The defense lawyers, Carlo Fusco and Cristiana Arru, have said everything their client did, he did for love of the church and the pope. However, whether or not any of those actions were crimes will be up to Vatican magistrates or a Vatican court to determine, they told reporters.

Fusco had said Gabriele cooperated with Vatican investigators “very broadly” throughout the investigation.

“One thing Paolo repeated to us and to the judge was that he always was and still is motivated by a desire to do something that would be an act of helping, an act of love for the pope,” Fusco said.

The lawyers said Gabriele was not part of any network or conspiracy and they insisted he received no money for what he did.
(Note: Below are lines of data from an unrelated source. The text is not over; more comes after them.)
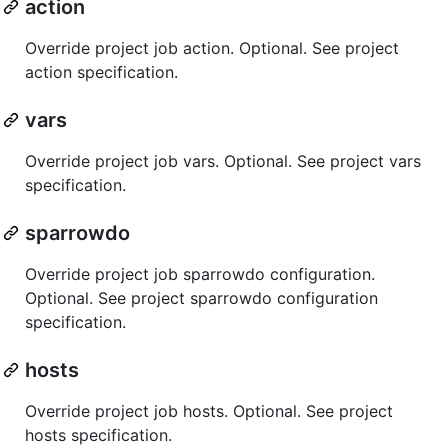
action
Override project job action. Optional. See project
action specification.
vars
Override project job vars. Optional. See project vars
specification.
sparrowdo
Override project job sparrowdo configuration.
Optional. See project sparrowdo configuration
specification.
hosts
Override project job hosts. Optional. See project
hosts specification.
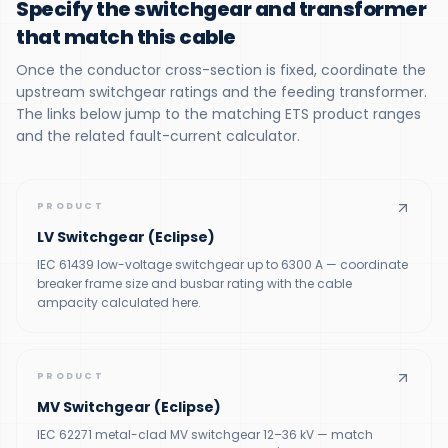
Specify the switchgear and transformer
that match this cable
Once the conductor cross-section is fixed, coordinate the
upstream switchgear ratings and the feeding transformer.
The links below jump to the matching ETS product ranges
and the related fault-current calculator.
PRODUCT
LV Switchgear (Eclipse)
IEC 61439 low-voltage switchgear up to 6300 A — coordinate
breaker frame size and busbar rating with the cable
ampacity calculated here.
PRODUCT
MV Switchgear (Eclipse)
IEC 62271 metal-clad MV switchgear 12–36 kV — match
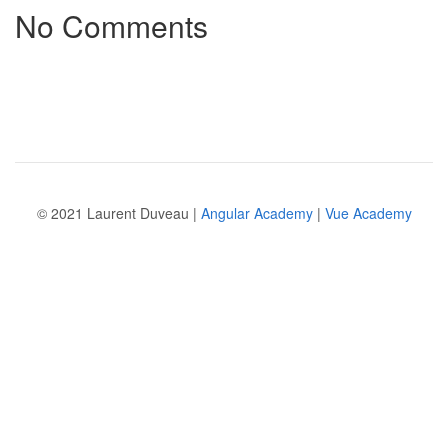
No Comments
© 2021 Laurent Duveau |
Angular Academy
|
Vue Academy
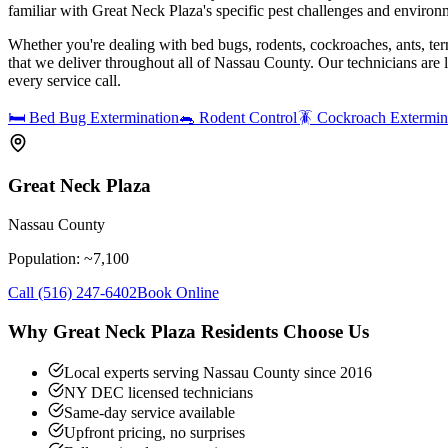
familiar with Great Neck Plaza's specific pest challenges and environ
Whether you're dealing with bed bugs, rodents, cockroaches, ants, ter
that we deliver throughout all of Nassau County. Our technicians are
every service call.
🛏️
Bed Bug Extermination
🐀
Rodent Control
🪳
Cockroach Extermin
Great Neck Plaza
Nassau County
Population: ~
7,100
Call
(516) 247-6402
Book Online
Why
Great Neck Plaza
Residents Choose Us
Local experts serving Nassau County since 2016
NY DEC licensed technicians
Same-day service available
Upfront pricing, no surprises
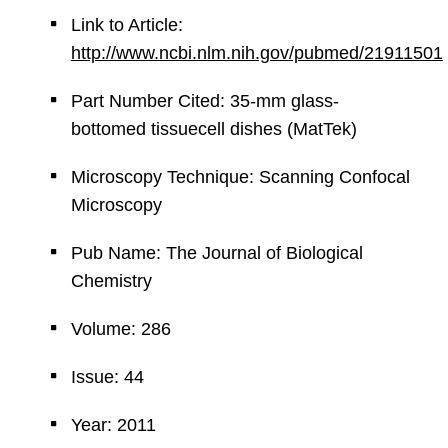
Link to Article:
http://www.ncbi.nlm.nih.gov/pubmed/21911501
Part Number Cited: 35-mm glass-
bottomed tissuecell dishes (MatTek)
Microscopy Technique: Scanning Confocal
Microscopy
Pub Name: The Journal of Biological
Chemistry
Volume: 286
Issue: 44
Year: 2011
At the same time, Fusco and Arru said that Gabriele has expressed a desire to speak to the pope and ask his forgiveness. Fusco said that did not mean that Gabriele did anything criminal, but the pope has said he was saddened by what happened and Gabriele is sorry for that.

Fusco also revealed that Gabriele had written “a confidential letter to the pope,” asking for his forgiveness and telling the pope he had acted alone. The lawyer said that because it was not part of the legal process, he had not read the letter, which was given to commission of cardinals carrying out a separate investigation of leaks.